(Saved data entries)
===

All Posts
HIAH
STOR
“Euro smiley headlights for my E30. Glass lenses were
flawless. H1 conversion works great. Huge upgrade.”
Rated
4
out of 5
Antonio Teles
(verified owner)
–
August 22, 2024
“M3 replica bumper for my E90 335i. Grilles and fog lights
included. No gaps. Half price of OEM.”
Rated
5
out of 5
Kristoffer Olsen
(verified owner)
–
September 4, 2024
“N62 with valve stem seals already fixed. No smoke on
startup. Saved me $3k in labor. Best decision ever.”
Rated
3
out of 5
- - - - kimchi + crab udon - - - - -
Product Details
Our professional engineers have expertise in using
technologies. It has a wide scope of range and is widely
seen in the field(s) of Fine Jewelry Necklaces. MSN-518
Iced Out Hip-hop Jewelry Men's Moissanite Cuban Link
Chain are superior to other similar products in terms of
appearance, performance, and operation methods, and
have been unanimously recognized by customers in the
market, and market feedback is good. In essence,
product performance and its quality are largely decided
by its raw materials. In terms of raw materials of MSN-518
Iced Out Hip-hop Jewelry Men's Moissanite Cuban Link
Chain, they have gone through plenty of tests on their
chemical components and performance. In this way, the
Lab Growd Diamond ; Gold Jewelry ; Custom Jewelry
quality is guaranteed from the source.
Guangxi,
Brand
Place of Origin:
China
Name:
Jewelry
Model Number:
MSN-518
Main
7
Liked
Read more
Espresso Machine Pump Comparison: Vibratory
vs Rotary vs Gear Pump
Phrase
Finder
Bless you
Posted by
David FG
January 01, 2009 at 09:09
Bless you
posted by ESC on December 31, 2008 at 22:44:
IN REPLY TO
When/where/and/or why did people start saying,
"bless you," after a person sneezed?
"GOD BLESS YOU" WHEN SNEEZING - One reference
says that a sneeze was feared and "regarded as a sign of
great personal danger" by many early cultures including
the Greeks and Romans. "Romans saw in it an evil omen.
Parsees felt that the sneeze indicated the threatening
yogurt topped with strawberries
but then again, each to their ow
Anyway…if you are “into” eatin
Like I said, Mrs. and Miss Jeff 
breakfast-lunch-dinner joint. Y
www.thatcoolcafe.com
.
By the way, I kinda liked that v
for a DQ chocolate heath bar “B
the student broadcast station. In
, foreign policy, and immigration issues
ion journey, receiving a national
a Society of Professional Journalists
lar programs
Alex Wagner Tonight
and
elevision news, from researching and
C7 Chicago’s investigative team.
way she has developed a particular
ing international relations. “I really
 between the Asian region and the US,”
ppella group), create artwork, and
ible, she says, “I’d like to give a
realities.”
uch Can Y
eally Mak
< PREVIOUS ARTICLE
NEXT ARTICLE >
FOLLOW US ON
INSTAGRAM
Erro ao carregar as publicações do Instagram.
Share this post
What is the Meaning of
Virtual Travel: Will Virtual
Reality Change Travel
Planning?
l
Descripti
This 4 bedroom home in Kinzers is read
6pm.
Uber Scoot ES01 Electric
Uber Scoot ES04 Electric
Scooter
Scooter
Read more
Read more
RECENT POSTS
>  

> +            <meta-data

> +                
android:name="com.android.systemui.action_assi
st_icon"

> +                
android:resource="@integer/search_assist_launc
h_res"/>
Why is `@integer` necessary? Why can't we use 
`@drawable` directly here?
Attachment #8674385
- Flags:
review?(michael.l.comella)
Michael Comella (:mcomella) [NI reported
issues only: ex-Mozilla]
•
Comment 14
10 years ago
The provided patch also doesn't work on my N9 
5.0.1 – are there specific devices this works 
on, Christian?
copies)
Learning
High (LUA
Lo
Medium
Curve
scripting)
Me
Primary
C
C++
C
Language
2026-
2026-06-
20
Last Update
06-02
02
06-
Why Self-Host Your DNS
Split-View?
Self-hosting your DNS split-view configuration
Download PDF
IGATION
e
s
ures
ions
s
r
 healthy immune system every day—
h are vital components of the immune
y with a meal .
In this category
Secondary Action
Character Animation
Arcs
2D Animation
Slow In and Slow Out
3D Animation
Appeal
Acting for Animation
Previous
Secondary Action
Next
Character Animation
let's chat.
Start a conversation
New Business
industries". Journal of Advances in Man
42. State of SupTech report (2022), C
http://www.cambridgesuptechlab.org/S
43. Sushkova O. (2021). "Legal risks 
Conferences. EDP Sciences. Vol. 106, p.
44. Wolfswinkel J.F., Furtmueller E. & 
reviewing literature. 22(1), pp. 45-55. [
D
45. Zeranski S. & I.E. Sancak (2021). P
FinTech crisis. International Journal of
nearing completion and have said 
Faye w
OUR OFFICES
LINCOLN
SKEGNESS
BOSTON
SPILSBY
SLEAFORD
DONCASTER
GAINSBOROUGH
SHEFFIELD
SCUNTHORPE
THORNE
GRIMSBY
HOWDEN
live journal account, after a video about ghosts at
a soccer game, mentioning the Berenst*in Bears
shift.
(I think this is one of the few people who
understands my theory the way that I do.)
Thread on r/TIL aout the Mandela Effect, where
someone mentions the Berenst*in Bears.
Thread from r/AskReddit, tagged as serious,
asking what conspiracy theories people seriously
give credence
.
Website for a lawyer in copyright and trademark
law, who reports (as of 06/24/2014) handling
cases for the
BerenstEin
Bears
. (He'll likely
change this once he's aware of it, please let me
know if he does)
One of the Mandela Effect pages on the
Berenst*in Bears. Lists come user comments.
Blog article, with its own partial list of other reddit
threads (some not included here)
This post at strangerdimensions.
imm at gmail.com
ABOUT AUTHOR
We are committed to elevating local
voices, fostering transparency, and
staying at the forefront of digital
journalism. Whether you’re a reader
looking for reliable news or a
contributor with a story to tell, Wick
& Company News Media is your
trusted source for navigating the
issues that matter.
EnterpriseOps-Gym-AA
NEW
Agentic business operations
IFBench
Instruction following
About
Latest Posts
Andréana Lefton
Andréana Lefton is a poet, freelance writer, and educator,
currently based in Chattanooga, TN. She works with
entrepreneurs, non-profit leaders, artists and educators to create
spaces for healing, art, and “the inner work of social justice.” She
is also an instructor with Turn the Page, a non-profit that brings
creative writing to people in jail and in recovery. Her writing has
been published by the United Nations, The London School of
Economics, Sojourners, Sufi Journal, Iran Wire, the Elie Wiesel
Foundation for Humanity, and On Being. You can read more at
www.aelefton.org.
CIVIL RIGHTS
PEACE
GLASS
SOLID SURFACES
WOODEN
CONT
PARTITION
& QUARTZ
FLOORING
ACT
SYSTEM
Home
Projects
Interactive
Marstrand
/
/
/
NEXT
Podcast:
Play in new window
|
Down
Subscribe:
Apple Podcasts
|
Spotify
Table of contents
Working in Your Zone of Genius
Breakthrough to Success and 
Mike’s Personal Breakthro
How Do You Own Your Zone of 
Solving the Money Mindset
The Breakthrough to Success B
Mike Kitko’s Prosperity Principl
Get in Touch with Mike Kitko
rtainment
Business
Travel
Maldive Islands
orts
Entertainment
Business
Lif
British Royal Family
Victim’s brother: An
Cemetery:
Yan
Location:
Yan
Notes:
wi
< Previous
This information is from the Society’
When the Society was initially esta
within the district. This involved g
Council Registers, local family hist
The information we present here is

===

*What to work on*
Reproduce every line of all the records above, keeping each line unchanged and in its original order.

*Exercise response*
All Posts
HIAH
STOR
“Euro smiley headlights for my E30. Glass lenses were
flawless. H1 conversion works great. Huge upgrade.”
Rated
4
out of 5
Antonio Teles
(verified owner)
–
August 22, 2024
“M3 replica bumper for my E90 335i. Grilles and fog lights
included. No gaps. Half price of OEM.”
Rated
5
out of 5
Kristoffer Olsen
(verified owner)
–
September 4, 2024
“N62 with valve stem seals already fixed. No smoke on
startup. Saved me $3k in labor. Best decision ever.”
Rated
3
out of 5
- - - - kimchi + crab udon - - - - -
Product Details
Our professional engineers have expertise in using
technologies. It has a wide scope of range and is widely
seen in the field(s) of Fine Jewelry Necklaces. MSN-518
Iced Out Hip-hop Jewelry Men's Moissanite Cuban Link
Chain are superior to other similar products in terms of
appearance, performance, and operation methods, and
have been unanimously recognized by customers in the
market, and market feedback is good. In essence,
product performance and its quality are largely decided
by its raw materials. In terms of raw materials of MSN-518
Iced Out Hip-hop Jewelry Men's Moissanite Cuban Link
Chain, they have gone through plenty of tests on their
chemical components and performance. In this way, the
Lab Growd Diamond ; Gold Jewelry ; Custom Jewelry
quality is guaranteed from the source.
Guangxi,
Brand
Place of Origin:
China
Name:
Jewelry
Model Number:
MSN-518
Main
7
Liked
Read more
Espresso Machine Pump Comparison: Vibratory
vs Rotary vs Gear Pump
Phrase
Finder
Bless you
Posted by
David FG
January 01, 2009 at 09:09
Bless you
posted by ESC on December 31, 2008 at 22:44:
IN REPLY TO
When/where/and/or why did people start saying,
"bless you," after a person sneezed?
"GOD BLESS YOU" WHEN SNEEZING - One reference
says that a sneeze was feared and "regarded as a sign of
great personal danger" by many early cultures including
the Greeks and Romans. "Romans saw in it an evil omen.
Parsees felt that the sneeze indicated the threatening
yogurt topped with strawberries
but then again, each to their ow
Anyway…if you are “into” eatin
Like I said, Mrs. and Miss Jeff 
breakfast-lunch-dinner joint. Y
www.thatcoolcafe.com
.
By the way, I kinda liked that v
for a DQ chocolate heath bar “B
the student broadcast station. In
, foreign policy, and immigration issues
ion journey, receiving a national
a Society of Professional Journalists
lar programs
Alex Wagner Tonight
and
elevision news, from researching and
C7 Chicago’s investigative team.
way she has developed a particular
ing international relations. “I really
 between the Asian region and the US,”
ppella group), create artwork, and
ible, she says, “I’d like to give a
realities.”
uch Can Y
eally Mak
< PREVIOUS ARTICLE
NEXT ARTICLE >
FOLLOW US ON
INSTAGRAM
Erro ao carregar as publicações do Instagram.
Share this post
What is the Meaning of
Virtual Travel: Will Virtual
Reality Change Travel
Planning?
l
Descripti
This 4 bedroom home in Kinzers is read
6pm.
Uber Scoot ES01 Electric
Uber Scoot ES04 Electric
Scooter
Scooter
Read more
Read more
RECENT POSTS
>  

> +            <meta-data

> +                
android:name="com.android.systemui.action_assi
st_icon"

> +                
android:resource="@integer/search_assist_launc
h_res"/>
Why is `@integer` necessary? Why can't we use 
`@drawable` directly here?
Attachment #8674385
- Flags:
review?(michael.l.comella)
Michael Comella (:mcomella) [NI reported
issues only: ex-Mozilla]
•
Comment 14
10 years ago
The provided patch also doesn't work on my N9 
5.0.1 – are there specific devices this works 
on, Christian?
copies)
Learning
High (LUA
Lo
Medium
Curve
scripting)
Me
Primary
C
C++
C
Language
2026-
2026-06-
20
Last Update
06-02
02
06-
Why Self-Host Your DNS
Split-View?
Self-hosting your DNS split-view configuration
Download PDF
IGATION
e
s
ures
ions
s
r
 healthy immune system every day—
h are vital components of the immune
y with a meal .
In this category
Secondary Action
Character Animation
Arcs
2D Animation
Slow In and Slow Out
3D Animation
Appeal
Acting for Animation
Previous
Secondary Action
Next
Character Animation
let's chat.
Start a conversation
New Business
industries". Journal of Advances in Man
42. State of SupTech report (2022), C
http://www.cambridgesuptechlab.org/S
43. Sushkova O. (2021). "Legal risks 
Conferences. EDP Sciences. Vol. 106, p.
44. Wolfswinkel J.F., Furtmueller E. & 
reviewing literature. 22(1), pp. 45-55. [
D
45. Zeranski S. & I.E. Sancak (2021). P
FinTech crisis. International Journal of
nearing completion and have said 
Faye w
OUR OFFICES
LINCOLN
SKEGNESS
BOSTON
SPILSBY
SLEAFORD
DONCASTER
GAINSBOROUGH
SHEFFIELD
SCUNTHORPE
THORNE
GRIMSBY
HOWDEN
live journal account, after a video about ghosts at
a soccer game, mentioning the Berenst*in Bears
shift.
(I think this is one of the few people who
understands my theory the way that I do.)
Thread on r/TIL aout the Mandela Effect, where
someone mentions the Berenst*in Bears.
Thread from r/AskReddit, tagged as serious,
asking what conspiracy theories people seriously
give credence
.
Website for a lawyer in copyright and trademark
law, who reports (as of 06/24/2014) handling
cases for the
BerenstEin
Bears
. (He'll likely
change this once he's aware of it, please let me
know if he does)
One of the Mandela Effect pages on the
Berenst*in Bears. Lists come user comments.
Blog article, with its own partial list of other reddit
threads (some not included here)
This post at strangerdimensions.
imm at gmail.com
ABOUT AUTHOR
We are committed to elevating local
voices, fostering transparency, and
staying at the forefront of digital
journalism. Whether you’re a reader
looking for reliable news or a
contributor with a story to tell, Wick
& Company News Media is your
trusted source for navigating the
issues that matter.
EnterpriseOps-Gym-AA
NEW
Agentic business operations
IFBench
Instruction following
About
Latest Posts
Andréana Lefton
Andréana Lefton is a poet, freelance writer, and educator,
currently based in Chattanooga, TN. She works with
entrepreneurs, non-profit leaders, artists and educators to create
spaces for healing, art, and “the inner work of social justice.” She
is also an instructor with Turn the Page, a non-profit that brings
creative writing to people in jail and in recovery. Her writing has
been published by the United Nations, The London School of
Economics, Sojourners, Sufi Journal, Iran Wire, the Elie Wiesel
Foundation for Humanity, and On Being. You can read more at
www.aelefton.org.
CIVIL RIGHTS
PEACE
GLASS
SOLID SURFACES
WOODEN
CONT
PARTITION
& QUARTZ
FLOORING
ACT
SYSTEM
Home
Projects
Interactive
Marstrand
/
/
/
NEXT
Podcast:
Play in new window
|
Down
Subscribe:
Apple Podcasts
|
Spotify
Table of contents
Working in Your Zone of Genius
Breakthrough to Success and 
Mike’s Personal Breakthro
How Do You Own Your Zone of 
Solving the Money Mindset
The Breakthrough to Success B
Mike Kitko’s Prosperity Principl
Get in Touch with Mike Kitko
rtainment
Business
Travel
Maldive Islands
orts
Entertainment
Business
Lif
British Royal Family
Victim’s brother: An
Cemetery:
Yan
Location:
Yan
Notes:
wi
< Previous
This information is from the Society’
When the Society was initially esta
within the district. This involved g
Council Registers, local family hist
The information we present here is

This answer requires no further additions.